▸ About this exercise
What is needed here is an exact repetition of the records below, beginning at the line that has "left ankle: (496, 571)" and stopping after the line that has "right knee: (1043, 453)".

[Limb landmark coordinates]
[Start of Attachment]
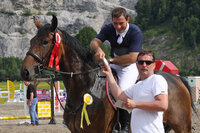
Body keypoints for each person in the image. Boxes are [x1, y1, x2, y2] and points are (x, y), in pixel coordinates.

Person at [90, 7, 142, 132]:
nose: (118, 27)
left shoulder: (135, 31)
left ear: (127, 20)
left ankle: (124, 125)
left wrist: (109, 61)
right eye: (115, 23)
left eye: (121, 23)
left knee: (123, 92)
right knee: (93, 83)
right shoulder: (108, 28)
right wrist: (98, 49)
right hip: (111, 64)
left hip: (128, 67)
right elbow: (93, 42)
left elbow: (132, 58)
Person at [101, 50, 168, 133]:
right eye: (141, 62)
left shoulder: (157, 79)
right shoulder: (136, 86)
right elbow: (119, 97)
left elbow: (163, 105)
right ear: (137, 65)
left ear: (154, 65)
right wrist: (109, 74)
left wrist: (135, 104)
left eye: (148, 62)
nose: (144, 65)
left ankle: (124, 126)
[End of Attachment]
[Start of Attachment]
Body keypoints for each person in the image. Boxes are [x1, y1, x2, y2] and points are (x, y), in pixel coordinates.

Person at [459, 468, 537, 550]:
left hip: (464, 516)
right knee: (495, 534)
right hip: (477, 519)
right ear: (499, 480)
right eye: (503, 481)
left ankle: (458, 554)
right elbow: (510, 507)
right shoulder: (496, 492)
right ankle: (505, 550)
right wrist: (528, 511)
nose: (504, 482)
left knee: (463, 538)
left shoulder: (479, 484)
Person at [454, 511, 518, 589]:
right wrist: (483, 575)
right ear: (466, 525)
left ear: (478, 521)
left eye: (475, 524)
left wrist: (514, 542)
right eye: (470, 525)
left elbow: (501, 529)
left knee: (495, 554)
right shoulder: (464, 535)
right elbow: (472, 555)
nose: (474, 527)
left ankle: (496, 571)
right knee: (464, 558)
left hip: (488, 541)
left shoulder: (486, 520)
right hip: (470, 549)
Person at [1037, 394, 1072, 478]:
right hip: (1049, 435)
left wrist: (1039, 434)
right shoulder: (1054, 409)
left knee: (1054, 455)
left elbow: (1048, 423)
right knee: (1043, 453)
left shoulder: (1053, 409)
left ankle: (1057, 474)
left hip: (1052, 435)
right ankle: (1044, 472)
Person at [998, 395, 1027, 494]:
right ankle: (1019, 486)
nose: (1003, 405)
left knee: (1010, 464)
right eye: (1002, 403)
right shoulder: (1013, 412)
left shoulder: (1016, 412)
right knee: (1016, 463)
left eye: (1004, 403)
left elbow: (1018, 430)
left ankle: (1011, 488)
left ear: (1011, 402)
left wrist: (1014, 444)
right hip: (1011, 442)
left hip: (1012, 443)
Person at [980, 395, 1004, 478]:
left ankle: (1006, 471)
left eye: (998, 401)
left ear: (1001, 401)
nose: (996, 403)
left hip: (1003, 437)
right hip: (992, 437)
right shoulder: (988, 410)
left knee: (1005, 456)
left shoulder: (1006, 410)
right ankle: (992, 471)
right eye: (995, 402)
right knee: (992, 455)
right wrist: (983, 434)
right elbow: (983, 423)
[End of Attachment]
▸ Expected output
left ankle: (496, 571)
right knee: (464, 558)
left hip: (488, 541)
left shoulder: (486, 520)
right hip: (470, 549)
Person at [1037, 394, 1072, 478]:
right hip: (1049, 435)
left wrist: (1039, 434)
right shoulder: (1054, 409)
left knee: (1054, 455)
left elbow: (1048, 423)
right knee: (1043, 453)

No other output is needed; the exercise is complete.